__Set problem__
In the listing, begin at the line that has "list Fully support" and stop after the line that has "text They are". Rewrite only those lines, changing "Cash Stream Definition" to "Cash Flow Definition" and leaving everything else unchanged.

__Extracted material__
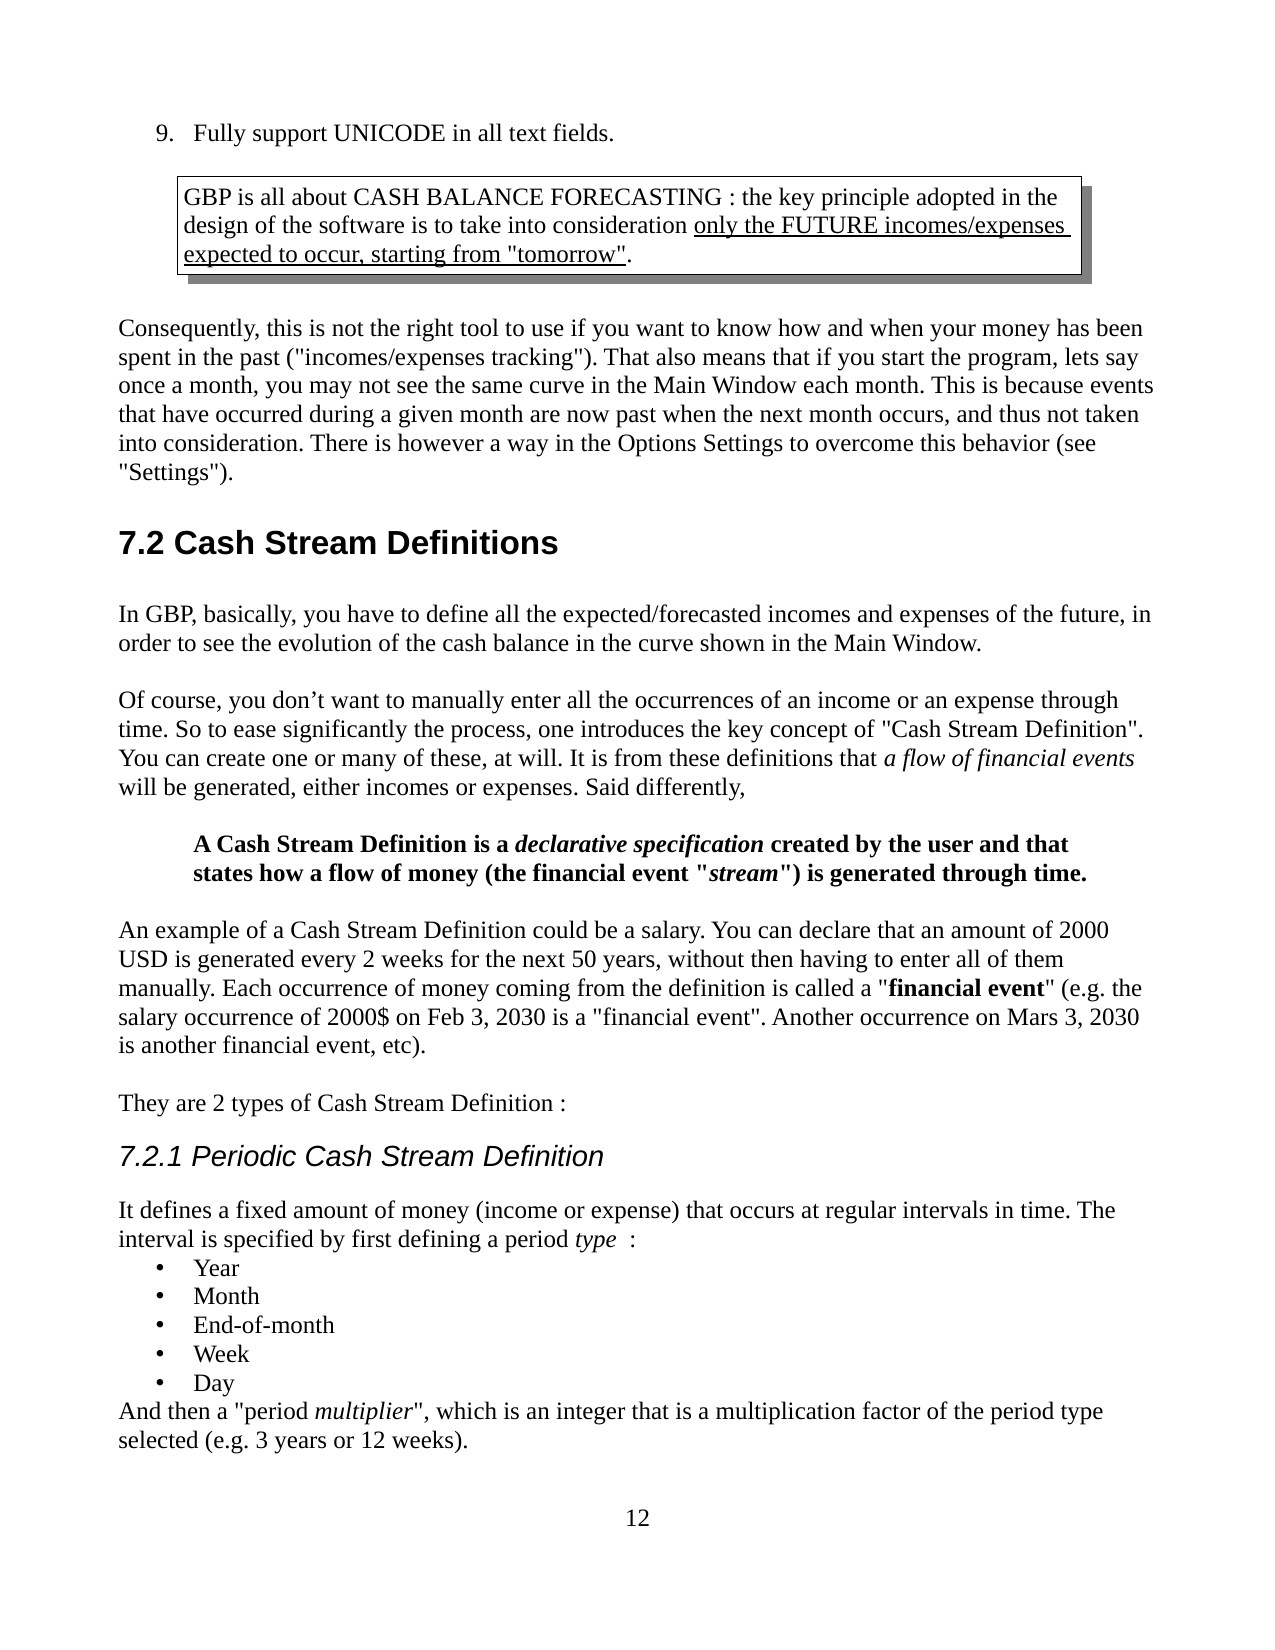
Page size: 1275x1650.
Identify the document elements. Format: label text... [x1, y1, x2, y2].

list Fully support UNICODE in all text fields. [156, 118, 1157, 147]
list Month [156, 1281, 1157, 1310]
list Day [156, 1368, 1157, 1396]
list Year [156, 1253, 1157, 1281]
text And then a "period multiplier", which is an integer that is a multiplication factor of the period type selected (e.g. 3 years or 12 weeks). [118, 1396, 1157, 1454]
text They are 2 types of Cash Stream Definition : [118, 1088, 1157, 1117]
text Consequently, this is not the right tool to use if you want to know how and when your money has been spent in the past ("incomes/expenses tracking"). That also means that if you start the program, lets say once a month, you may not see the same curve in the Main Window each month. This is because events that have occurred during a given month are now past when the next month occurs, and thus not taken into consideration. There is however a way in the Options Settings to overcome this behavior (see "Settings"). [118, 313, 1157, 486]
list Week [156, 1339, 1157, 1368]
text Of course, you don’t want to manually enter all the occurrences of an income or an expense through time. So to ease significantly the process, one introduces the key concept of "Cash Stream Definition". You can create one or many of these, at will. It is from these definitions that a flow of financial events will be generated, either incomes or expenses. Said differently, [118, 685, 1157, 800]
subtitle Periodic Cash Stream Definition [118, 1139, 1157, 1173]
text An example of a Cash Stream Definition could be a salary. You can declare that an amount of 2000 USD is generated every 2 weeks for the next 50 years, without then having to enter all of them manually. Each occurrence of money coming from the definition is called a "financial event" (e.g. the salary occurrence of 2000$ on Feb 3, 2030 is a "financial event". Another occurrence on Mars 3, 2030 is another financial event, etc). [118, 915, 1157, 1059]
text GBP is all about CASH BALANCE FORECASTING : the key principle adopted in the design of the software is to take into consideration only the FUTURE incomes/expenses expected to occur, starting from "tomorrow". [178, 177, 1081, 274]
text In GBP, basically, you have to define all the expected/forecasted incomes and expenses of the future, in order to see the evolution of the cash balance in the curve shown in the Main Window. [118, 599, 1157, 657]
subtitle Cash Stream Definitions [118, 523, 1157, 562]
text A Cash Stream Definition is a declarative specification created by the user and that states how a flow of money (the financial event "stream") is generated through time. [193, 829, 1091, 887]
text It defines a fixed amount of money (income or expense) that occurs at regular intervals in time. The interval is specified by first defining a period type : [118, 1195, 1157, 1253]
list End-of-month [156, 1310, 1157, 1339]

__Full response__
list Fully support UNICODE in all text fields. [156, 118, 1157, 147]
list Month [156, 1281, 1157, 1310]
list Day [156, 1368, 1157, 1396]
list Year [156, 1253, 1157, 1281]
text And then a "period multiplier", which is an integer that is a multiplication factor of the period type selected (e.g. 3 years or 12 weeks). [118, 1396, 1157, 1454]
text They are 2 types of Cash Flow Definition : [118, 1088, 1157, 1117]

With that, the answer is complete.